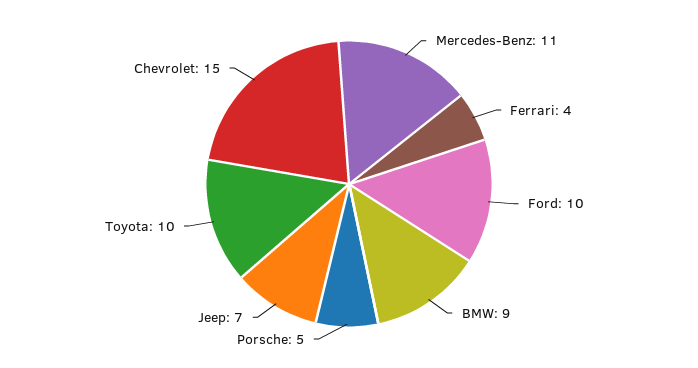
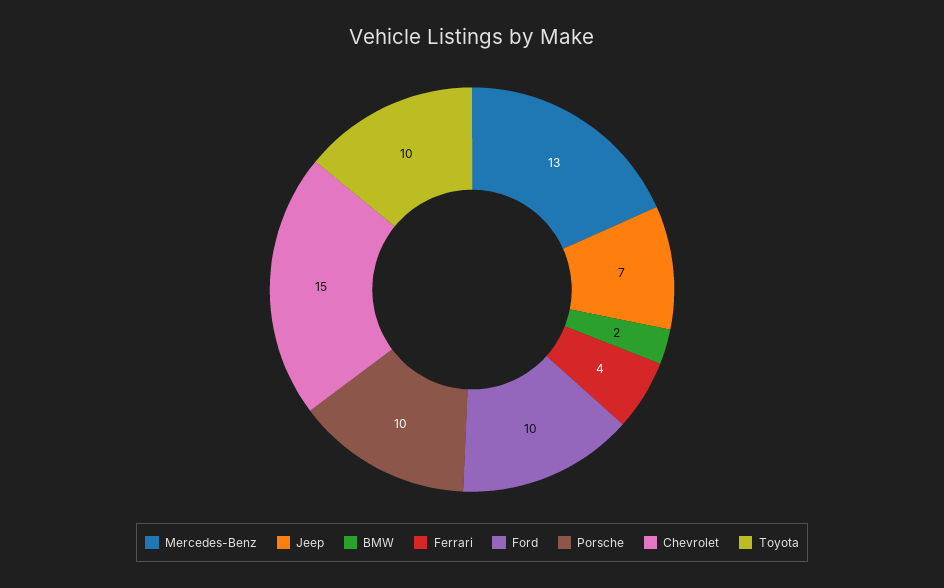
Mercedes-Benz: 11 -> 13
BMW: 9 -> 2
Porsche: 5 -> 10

==

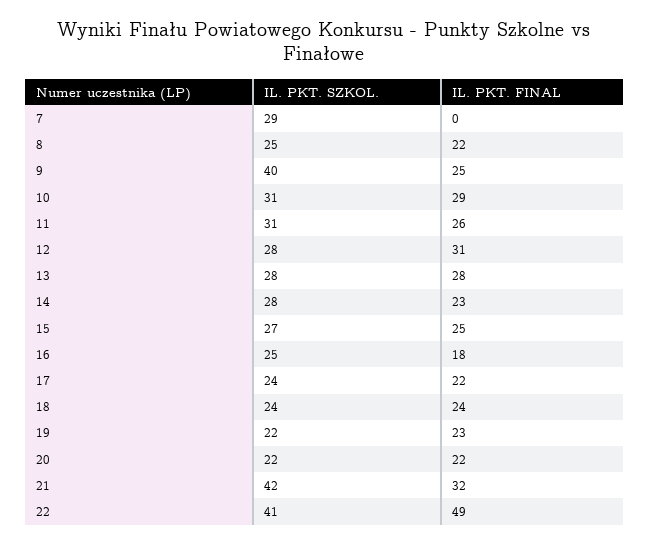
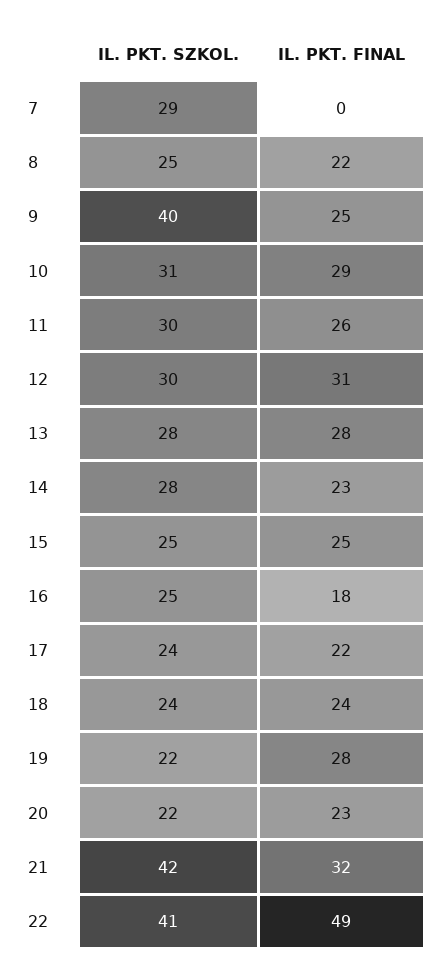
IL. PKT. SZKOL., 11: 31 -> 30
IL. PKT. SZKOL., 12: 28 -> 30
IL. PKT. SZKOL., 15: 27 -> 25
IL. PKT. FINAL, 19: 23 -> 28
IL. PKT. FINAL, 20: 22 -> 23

EXERCISE:
Sift the data above for lines with "FINAL", then copy each one.

RESPONSE:
IL. PKT. FINAL, 19: 23 -> 28
IL. PKT. FINAL, 20: 22 -> 23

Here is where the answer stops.